The Council of Mortgage Lenders (CML) has reported a drop in arrears and repossessions in England for the first quarter of the year. At the same time, it warned against complacency and joined the Building Societies Association and pressure groups, including the charity, Shelter, in writing to the new government asking it to help the thousands at risk of losing their homes.
In a joint letter to the new Chancellor, George Osborne, and the new Business Secretary, Vince Cable, they call for a clear commitment to extend current support measures for borrowers in most financial difficulty. They pointed out that the drop in repossessions was “deeply dependent on current low interest rates and the time-limited policy measures currently in place”.
As the letter explains: “There is a risk that higher interest rates or unemployment would tip into arrears a number of finely-balanced households who are currently coping, and would undermine the capacity of households struggling to get back on their feet.”
In the view of CML director general, Michael Coogan, while all eyes are on the new government and what steps it will take to address the economy, “we cannot emphasise too strongly the importance of continuing to fund the support mechanisms that are proving effective in containing mortgage arrears and repossessions.
“We are acutely conscious of the beneficial influence that low interest rates and the package of support have played so far. The dampening effects on households and the wider housing market that fiscal tightening is likely to exert are still to be felt, but it should be a key priority to support borrowers most in need and maintain funding for the government’s housing policies.”
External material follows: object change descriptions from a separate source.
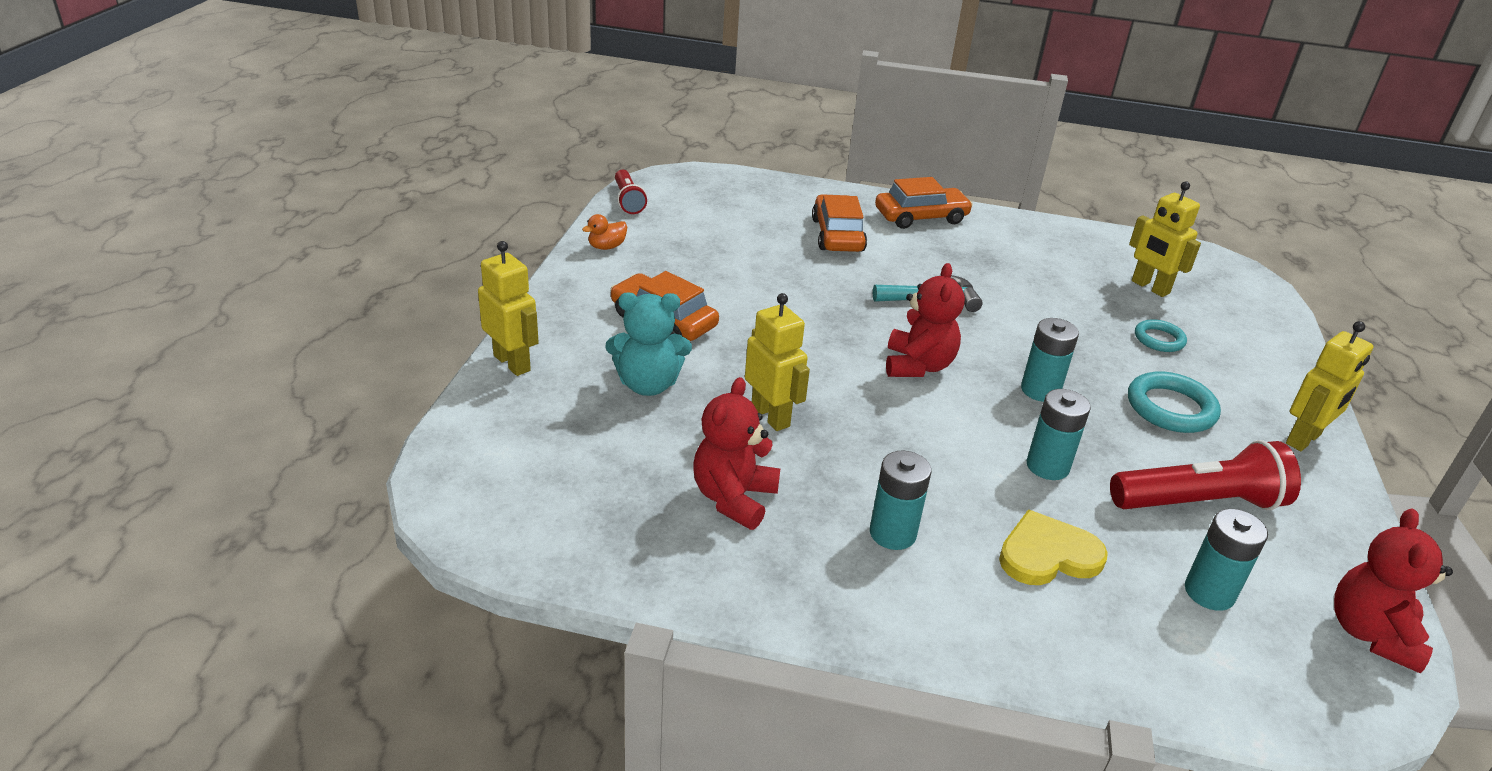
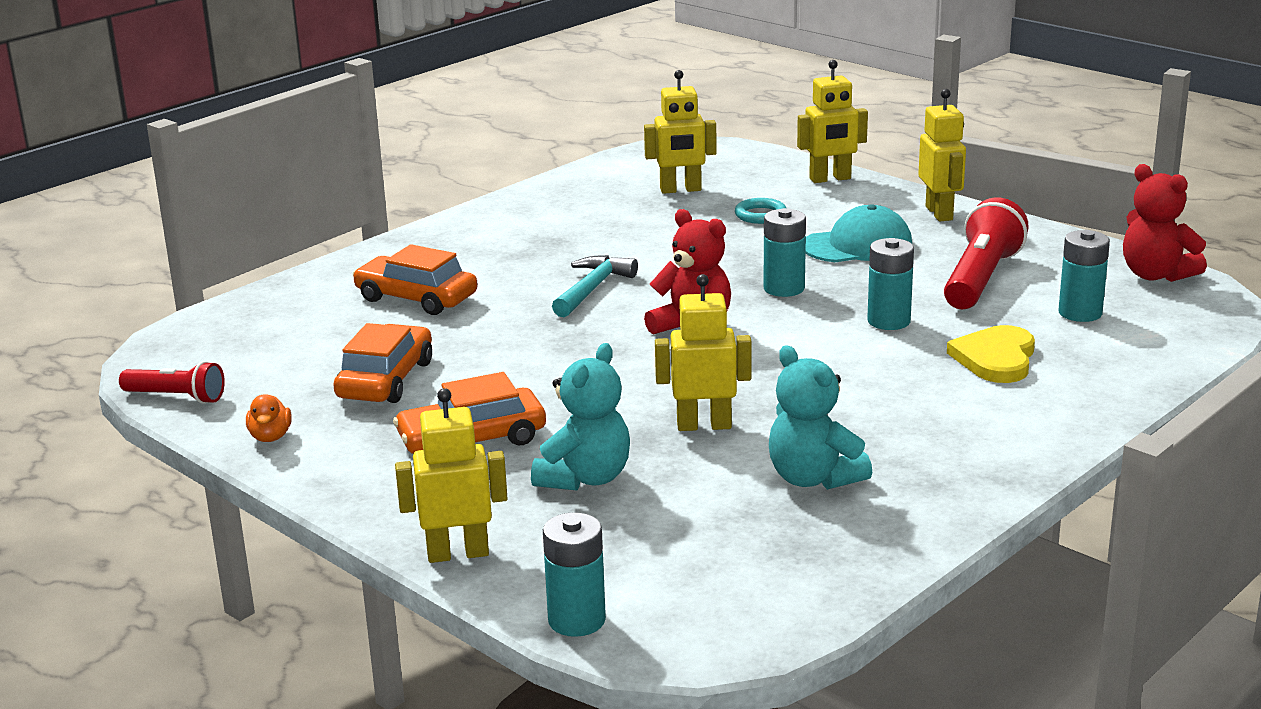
camera: 55 degrees left, 10 degrees down
red teddy bear [693,377,780,530] -> turquoise teddy bear [769,345,872,490]
turquoise battery [870,451,931,550] -> turquoise battery moved to [543,512,606,637]
orange car [875,177,973,229] -> orange car moved to [333,323,432,403]
turquoise ring [1128,371,1221,433] -> turquoise cap [805,204,912,262]
none -> yellow robot [797,60,868,183]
To reinforce the point, Shelter commissioned a substantial survey from YouGov. Interviewing almost 4,500 people in Britain, it found that 29 per cent of mortgage holders had not thought about how they would pay their mortgage if interest rates go up – equivalent to 5.4 million adults across the country.
Graeme Brown, director of Shelter Scotland, warned: “Hundreds of thousands of homeowners desperately need the new government to continue the help that enables them to keep their home. Current support schemes are set to wind up at the end of the year but could be pulled away at any time, which will leave many people with no safety net and facing the real possibility of repossession.”
He added: “In addition, the Scottish Government must play its part in ensuring homeowners are kept in their homes where possible. They have done an important job by passing the Homeowner and Debtor Protection Act, which will require lenders, by law, to pursue every possible alternative before taking legal action in Scotland. But now ministers must ensure it is introduced as a matter of urgency.”
There are no figures available for repossession levels in Scotland. Shelter Scotland has repeatedly called for these to be collected and published.